##### Exercise data #####

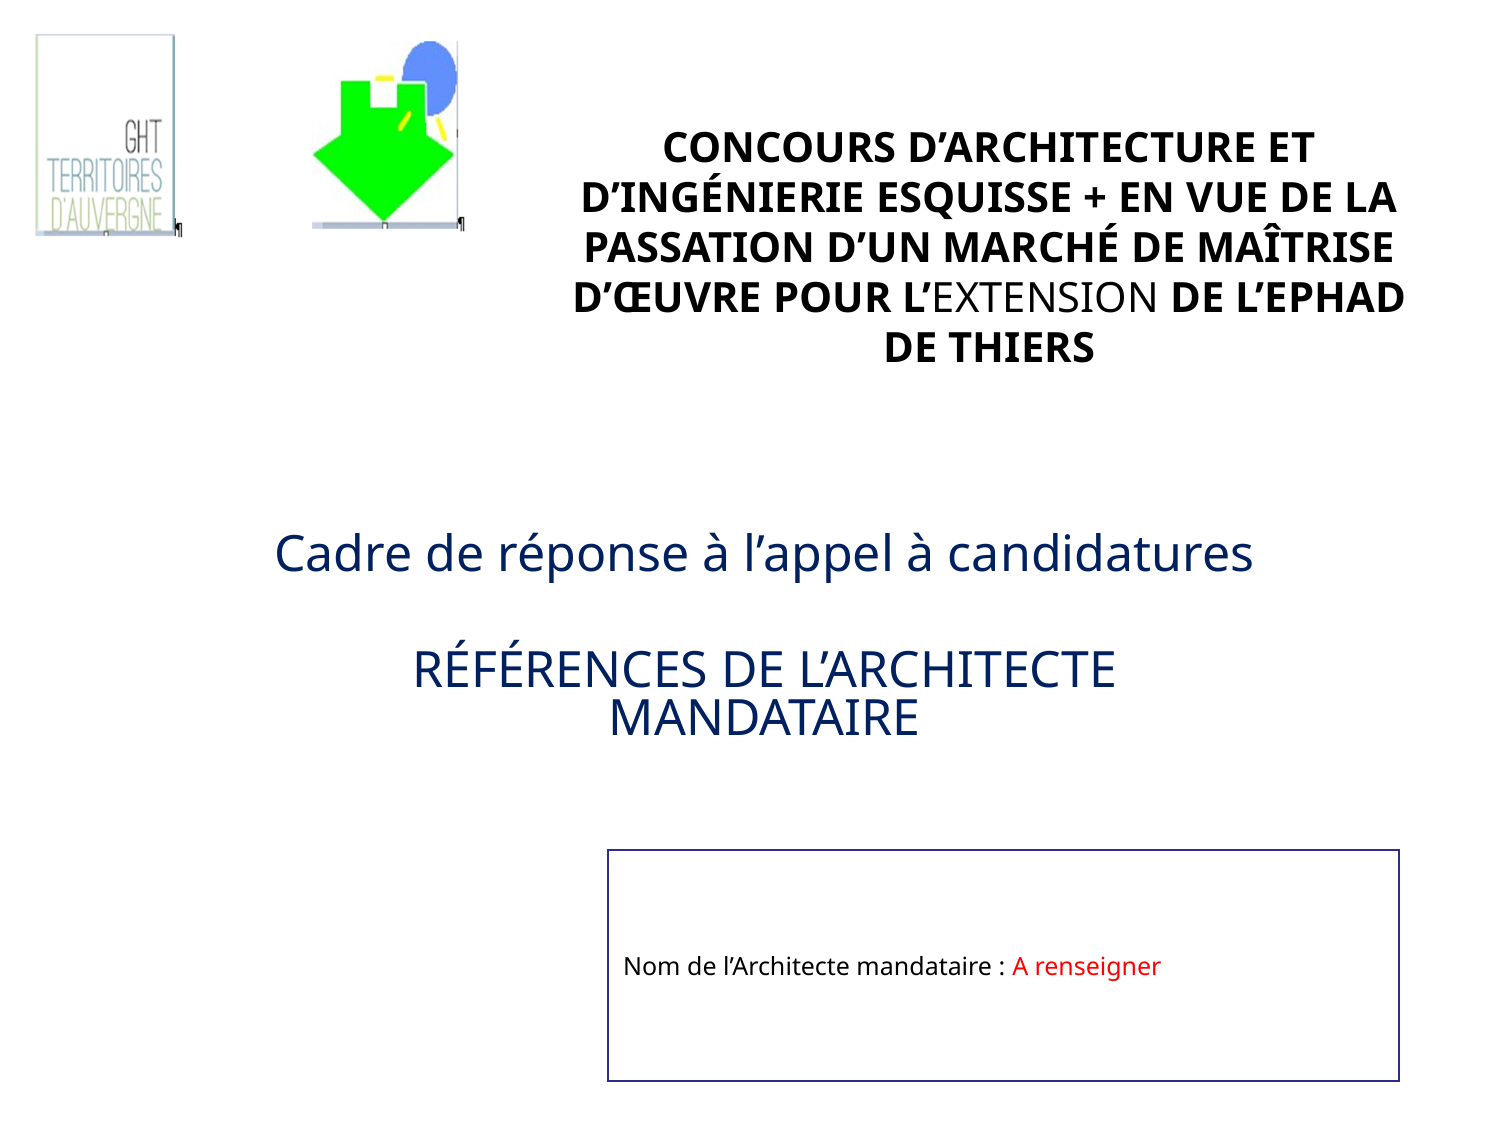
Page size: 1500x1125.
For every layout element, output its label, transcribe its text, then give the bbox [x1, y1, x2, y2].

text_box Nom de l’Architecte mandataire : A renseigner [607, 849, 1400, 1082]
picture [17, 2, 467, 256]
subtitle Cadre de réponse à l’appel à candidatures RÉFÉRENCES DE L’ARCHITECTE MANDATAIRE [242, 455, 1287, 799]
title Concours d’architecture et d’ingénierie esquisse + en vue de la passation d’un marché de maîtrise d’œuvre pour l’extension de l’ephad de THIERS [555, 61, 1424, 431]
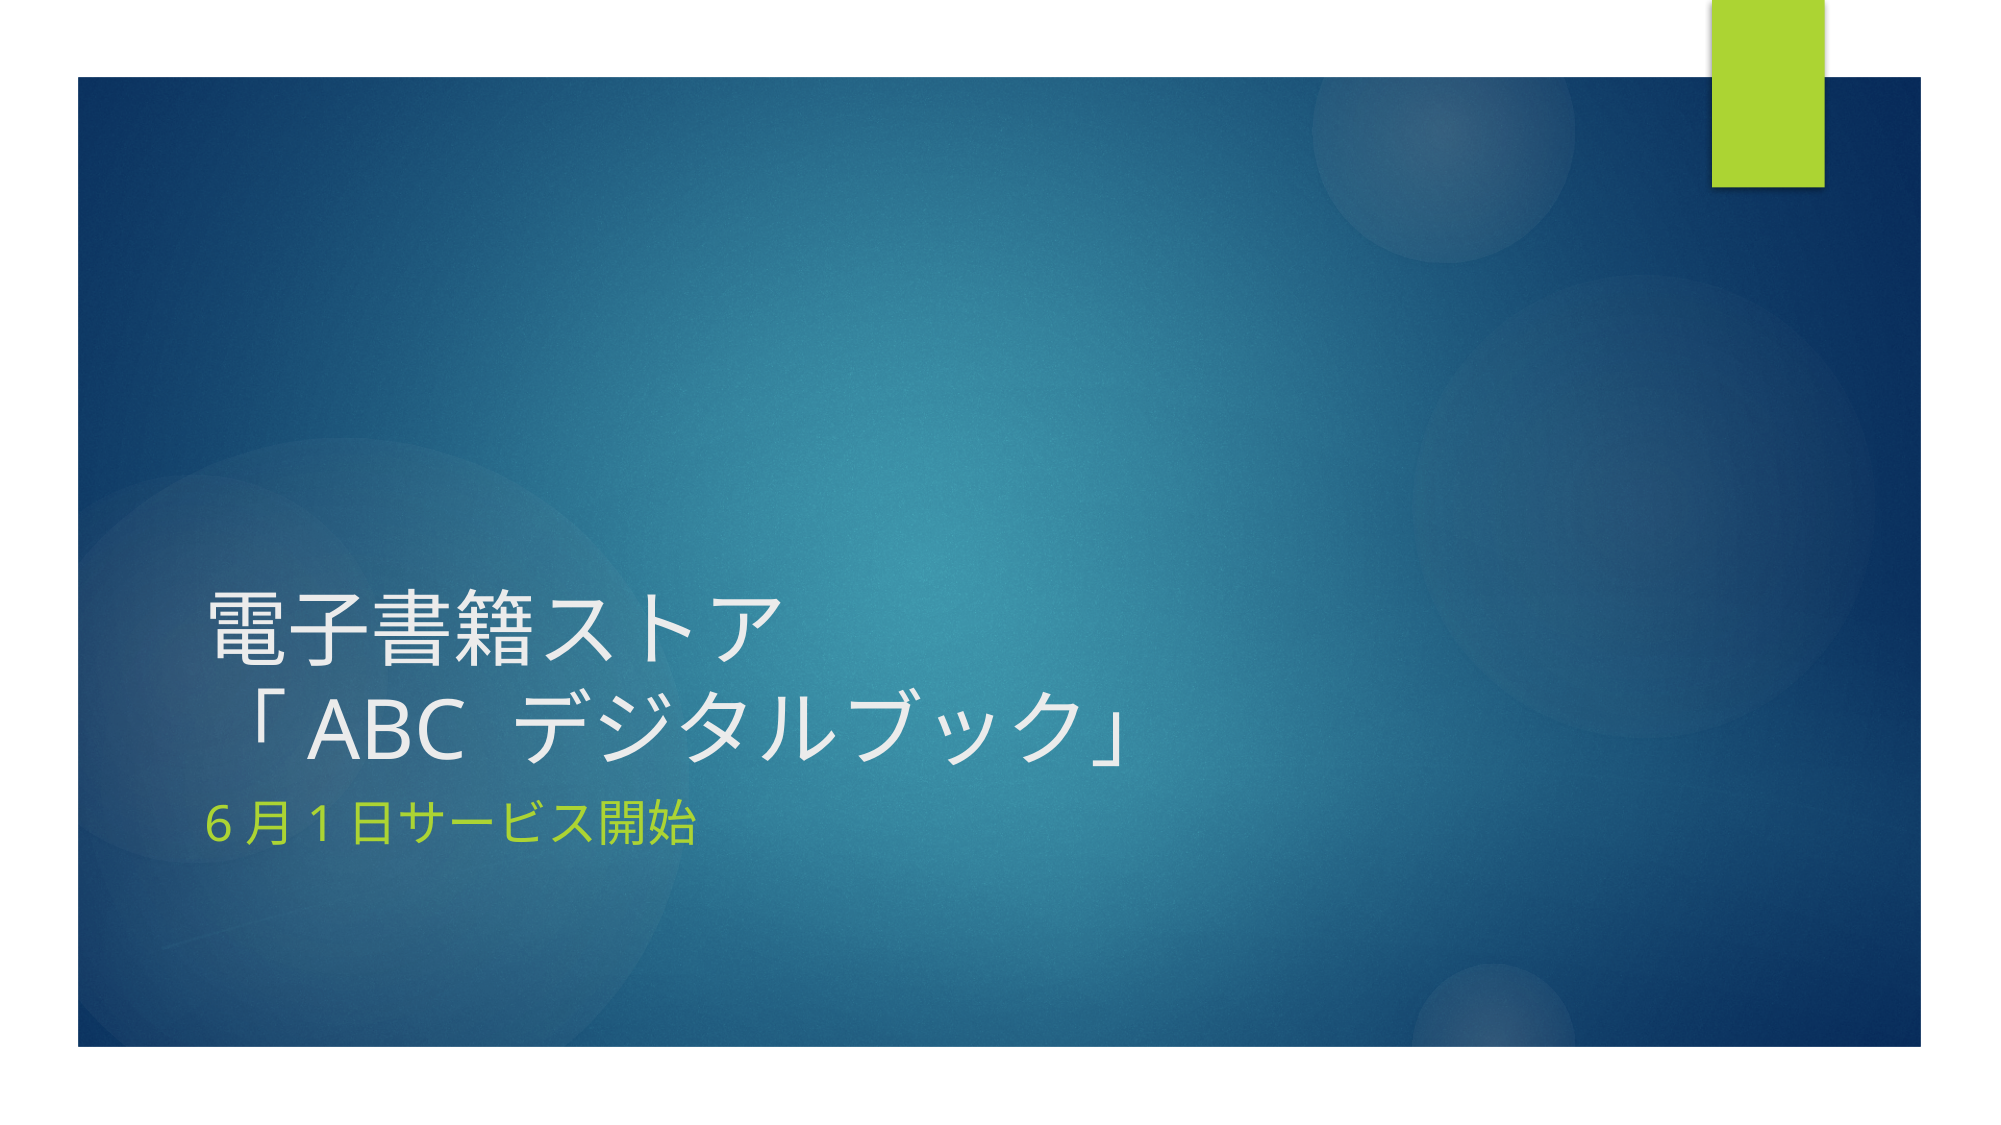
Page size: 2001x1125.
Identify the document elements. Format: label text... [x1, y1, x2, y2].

#####

== Exercise aim ==
In the entries above, find each line with the string "size" and copy it.

== Solution for this task ==
Page size: 1500x1125.
Page size: 2001x1125.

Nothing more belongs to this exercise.